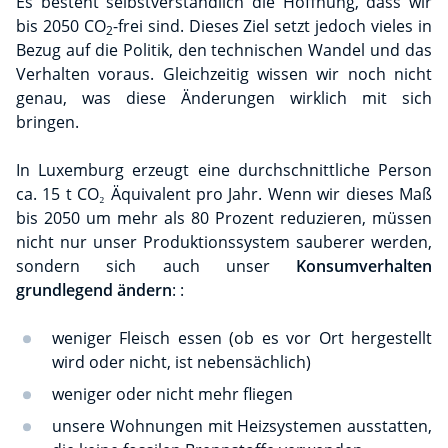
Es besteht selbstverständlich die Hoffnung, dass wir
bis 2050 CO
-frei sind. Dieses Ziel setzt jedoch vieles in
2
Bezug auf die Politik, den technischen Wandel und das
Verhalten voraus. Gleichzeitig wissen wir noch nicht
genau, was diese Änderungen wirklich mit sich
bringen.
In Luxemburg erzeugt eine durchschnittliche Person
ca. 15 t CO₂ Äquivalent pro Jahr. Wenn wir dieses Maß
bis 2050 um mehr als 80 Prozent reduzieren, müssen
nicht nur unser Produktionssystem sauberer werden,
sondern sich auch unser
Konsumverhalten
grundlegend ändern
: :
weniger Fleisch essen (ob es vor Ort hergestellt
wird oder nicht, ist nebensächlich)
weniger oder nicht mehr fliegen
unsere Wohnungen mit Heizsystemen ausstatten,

--

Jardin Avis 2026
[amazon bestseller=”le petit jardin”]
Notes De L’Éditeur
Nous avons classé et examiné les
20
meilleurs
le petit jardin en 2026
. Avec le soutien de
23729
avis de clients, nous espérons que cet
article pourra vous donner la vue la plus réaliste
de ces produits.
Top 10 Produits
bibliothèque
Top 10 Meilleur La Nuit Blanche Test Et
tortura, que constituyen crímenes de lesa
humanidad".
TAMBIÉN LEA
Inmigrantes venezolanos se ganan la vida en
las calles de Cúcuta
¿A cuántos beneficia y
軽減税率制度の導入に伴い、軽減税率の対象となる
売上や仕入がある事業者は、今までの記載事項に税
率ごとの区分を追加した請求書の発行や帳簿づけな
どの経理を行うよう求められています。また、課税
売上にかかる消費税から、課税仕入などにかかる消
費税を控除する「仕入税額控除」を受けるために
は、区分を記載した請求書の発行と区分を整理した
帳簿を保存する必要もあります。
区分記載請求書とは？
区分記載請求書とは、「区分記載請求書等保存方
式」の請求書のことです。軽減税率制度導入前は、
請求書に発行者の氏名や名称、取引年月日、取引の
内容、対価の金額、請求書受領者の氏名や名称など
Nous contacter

» WORK INSTRUCTION
If a line above holds the string "sich", copy it out.

» EXPECTED ANSWER
genau, was diese Änderungen wirklich mit sich
sondern sich auch unser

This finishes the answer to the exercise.